Introduction
Magnetic resonance imaging (MRI) is an important modality in diagnostics and treatment follow-up. A common non-open MRI camera consists of a tunnel approximately 1.6 m long and 0.6 m in diameter surrounded by the magnet 1-2. The patient lies isolated in the camera during the examination which lasts for approximately 30-60 minutes. The noise level during the examination is high, between 65 and 95 decibels depending on the MRI equipment and procedure, thus ear protection is used during the examination. Although noninvasive, MRI may therefore be perceived as unpleasant and stressful 3. For example, experiences of fear and a threat of losing self-control have been described during MRI 4-5, and 14% of patients experience severe anxiety and fear in MRI 6. Several studies reported that up to 15% of patients terminate their MRI due to anxiety and feelings of claustrophobia during the examination7-10. Features of MRI equipment and its strange environment have been described as sources of distress4-6.
Various measures aiming to alleviate patient discomfort have been investigated 11; for example, premedication9, relaxation exercises 12-14, hypnosis 15, a visit prior to MRI16, extensive oral information and counselling14, 17, and a telephone contact or a video demonstration of the procedure prior to the examination18-19. Most of these interventions are time consuming and rather complex to provide in clinical practice. Using a questionnaire to identify whether a person has claustrophobia has been suggested 20-21, and persons with claustrophobia may then be examined in an open magnet 22-24 or receive premedication 9. However, open magnets have limitations 25 and using sedatives may be inconvenient for outpatients due to side effects, and if sedatives are given intravenously, monitoring of the patient also needs to be considered26.
Lack of information can worsen anxiety at MRI 27-28. However, patients’ knowledge of how MRI is conducted is usually scarce and the source of information is often relatives 29, which points to the need for accurate and standardized pre-scanning information.
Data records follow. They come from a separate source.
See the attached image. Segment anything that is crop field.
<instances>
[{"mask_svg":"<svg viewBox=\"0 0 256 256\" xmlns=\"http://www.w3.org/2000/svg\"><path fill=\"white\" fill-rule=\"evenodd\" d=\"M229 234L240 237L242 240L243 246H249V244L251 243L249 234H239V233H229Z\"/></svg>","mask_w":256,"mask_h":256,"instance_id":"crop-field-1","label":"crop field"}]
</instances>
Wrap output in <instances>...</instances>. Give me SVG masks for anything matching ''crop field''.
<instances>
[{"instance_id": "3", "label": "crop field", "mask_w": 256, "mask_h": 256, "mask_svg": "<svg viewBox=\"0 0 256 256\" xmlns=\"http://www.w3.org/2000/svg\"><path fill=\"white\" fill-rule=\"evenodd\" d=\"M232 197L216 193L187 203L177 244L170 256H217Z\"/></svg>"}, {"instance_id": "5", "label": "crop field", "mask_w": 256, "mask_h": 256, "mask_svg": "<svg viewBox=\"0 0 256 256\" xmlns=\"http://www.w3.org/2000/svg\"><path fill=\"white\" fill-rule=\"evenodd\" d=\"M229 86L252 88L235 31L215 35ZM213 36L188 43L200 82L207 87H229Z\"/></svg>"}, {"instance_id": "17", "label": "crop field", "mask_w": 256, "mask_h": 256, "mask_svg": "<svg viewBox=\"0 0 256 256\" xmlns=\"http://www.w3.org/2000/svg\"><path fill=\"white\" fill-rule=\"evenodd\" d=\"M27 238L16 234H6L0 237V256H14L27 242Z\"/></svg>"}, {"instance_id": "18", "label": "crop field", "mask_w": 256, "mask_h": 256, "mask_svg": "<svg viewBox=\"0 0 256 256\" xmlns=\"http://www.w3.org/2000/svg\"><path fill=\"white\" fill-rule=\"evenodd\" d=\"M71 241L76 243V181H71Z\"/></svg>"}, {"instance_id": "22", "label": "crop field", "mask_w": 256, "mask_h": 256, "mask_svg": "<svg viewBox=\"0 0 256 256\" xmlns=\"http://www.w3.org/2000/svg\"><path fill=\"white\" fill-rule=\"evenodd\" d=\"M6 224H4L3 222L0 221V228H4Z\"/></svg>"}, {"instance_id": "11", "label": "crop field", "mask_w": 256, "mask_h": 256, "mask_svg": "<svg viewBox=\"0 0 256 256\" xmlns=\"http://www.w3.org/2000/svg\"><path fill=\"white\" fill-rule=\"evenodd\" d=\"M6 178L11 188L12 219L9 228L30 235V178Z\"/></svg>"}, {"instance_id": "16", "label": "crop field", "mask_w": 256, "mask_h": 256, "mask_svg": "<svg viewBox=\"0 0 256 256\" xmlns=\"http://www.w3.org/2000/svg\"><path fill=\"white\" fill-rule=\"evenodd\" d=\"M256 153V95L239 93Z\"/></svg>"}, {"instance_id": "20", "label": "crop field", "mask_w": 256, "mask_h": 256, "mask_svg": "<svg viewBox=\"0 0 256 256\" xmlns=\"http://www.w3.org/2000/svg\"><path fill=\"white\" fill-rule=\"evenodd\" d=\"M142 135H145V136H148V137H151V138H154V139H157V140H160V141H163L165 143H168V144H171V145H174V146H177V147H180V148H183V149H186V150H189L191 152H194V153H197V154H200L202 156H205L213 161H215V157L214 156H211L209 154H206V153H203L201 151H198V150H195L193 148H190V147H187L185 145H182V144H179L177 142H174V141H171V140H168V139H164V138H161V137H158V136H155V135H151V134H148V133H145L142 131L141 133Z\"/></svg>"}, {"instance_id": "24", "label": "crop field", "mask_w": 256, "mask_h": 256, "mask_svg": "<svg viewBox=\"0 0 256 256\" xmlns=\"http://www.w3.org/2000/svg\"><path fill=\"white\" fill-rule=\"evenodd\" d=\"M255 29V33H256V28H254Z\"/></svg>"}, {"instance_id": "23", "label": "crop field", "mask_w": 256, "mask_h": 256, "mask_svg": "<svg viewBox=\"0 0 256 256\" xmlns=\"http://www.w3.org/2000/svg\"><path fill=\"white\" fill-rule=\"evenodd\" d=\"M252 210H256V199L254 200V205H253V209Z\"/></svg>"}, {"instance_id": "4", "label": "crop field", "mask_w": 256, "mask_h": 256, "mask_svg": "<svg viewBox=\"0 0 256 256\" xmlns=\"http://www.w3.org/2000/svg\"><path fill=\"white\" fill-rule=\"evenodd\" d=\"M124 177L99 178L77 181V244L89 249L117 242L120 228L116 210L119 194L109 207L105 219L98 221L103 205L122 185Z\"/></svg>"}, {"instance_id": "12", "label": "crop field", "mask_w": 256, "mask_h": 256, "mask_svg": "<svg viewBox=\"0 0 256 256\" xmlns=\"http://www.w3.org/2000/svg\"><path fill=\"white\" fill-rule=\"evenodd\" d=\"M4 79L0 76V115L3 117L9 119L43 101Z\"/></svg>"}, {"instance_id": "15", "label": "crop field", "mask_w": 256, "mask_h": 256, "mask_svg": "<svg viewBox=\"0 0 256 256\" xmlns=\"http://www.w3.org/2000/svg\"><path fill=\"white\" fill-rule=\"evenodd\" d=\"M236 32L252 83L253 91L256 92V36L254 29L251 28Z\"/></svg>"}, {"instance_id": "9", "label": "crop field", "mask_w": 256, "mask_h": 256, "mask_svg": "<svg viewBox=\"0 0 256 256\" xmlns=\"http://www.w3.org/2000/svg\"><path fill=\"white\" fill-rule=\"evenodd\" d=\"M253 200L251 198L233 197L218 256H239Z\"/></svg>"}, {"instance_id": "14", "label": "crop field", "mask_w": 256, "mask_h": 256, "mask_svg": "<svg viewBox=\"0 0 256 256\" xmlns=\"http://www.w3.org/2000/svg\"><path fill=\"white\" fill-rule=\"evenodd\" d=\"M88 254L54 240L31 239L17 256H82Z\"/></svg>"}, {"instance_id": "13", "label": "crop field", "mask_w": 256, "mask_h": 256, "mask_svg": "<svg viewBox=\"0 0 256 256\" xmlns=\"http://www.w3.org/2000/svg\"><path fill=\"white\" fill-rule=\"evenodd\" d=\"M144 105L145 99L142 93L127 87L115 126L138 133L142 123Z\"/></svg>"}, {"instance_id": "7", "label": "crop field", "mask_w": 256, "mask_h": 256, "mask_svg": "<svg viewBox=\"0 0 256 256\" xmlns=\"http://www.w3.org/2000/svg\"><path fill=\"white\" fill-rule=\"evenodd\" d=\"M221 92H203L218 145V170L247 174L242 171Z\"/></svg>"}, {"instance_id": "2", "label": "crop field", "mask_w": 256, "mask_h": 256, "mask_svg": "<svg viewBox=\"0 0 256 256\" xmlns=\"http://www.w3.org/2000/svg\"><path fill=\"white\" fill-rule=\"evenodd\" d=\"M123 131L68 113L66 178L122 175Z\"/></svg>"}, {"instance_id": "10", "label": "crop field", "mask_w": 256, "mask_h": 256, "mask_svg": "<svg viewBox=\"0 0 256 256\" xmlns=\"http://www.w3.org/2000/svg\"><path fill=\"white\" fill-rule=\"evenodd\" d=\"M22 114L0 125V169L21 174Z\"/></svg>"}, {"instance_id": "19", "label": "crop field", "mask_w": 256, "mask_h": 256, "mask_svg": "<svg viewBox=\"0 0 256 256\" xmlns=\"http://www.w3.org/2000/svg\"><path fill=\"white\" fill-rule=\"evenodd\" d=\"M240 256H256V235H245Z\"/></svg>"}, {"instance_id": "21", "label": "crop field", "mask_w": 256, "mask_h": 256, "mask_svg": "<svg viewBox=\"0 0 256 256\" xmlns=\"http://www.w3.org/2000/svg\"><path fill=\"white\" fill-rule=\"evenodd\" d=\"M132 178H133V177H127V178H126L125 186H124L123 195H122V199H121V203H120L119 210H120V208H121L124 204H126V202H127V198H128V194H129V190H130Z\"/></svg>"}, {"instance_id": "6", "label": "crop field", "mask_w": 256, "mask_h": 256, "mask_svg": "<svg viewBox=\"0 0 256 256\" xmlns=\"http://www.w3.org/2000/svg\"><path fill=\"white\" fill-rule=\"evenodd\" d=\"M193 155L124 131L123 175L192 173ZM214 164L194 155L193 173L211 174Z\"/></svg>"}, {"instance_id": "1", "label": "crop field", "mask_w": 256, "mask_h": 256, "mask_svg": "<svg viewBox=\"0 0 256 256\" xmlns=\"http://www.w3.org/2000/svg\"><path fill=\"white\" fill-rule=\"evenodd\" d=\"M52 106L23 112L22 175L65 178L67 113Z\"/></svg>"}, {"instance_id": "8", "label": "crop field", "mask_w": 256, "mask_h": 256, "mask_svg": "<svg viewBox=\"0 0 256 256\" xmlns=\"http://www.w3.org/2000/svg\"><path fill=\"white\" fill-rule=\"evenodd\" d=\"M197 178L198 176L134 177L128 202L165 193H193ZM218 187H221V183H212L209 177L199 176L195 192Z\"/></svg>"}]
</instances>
For example, written information before an MRI has been found needed and welcomed by patients 3, 30, and an information booklet would be a simple and inexpensive means to ameliorate the discomfort that might be experienced. It has been stressed that such written patient information should contain several types of information, i.e., procedural (how the examination/treatment is carried out), behavioral (how the patient can cooperate), and sensory (what the patient may experience) information 31.
However, the evidence regarding the potential effects of a simple intervention such as an information booklet delivered to the patient prior to the MRI examination is scarce. One non-randomized study used written information but in combination with other measures16 and found reduced anxiety levels during scanning. Another non-randomized study failed to demonstrate any differences in anxiety or satisfaction with the information between groups receiving standard vs. extended pre-scan written information, although motion artefacts in the MRI images were fewer in the latter group32.
The aim of this randomized single-blind placebo-controlled trial was to investigate the effects of a standardized information booklet on patient anxiety and satisfaction with information in connection with MRI. Specifically, the following hypotheses were investigated.
  1. A standardized information booklet on MRI decreases patient anxiety prior to and during MRI scanning.
  2. A standardized information booklet on MRI increases patient satisfaction with information about the procedure.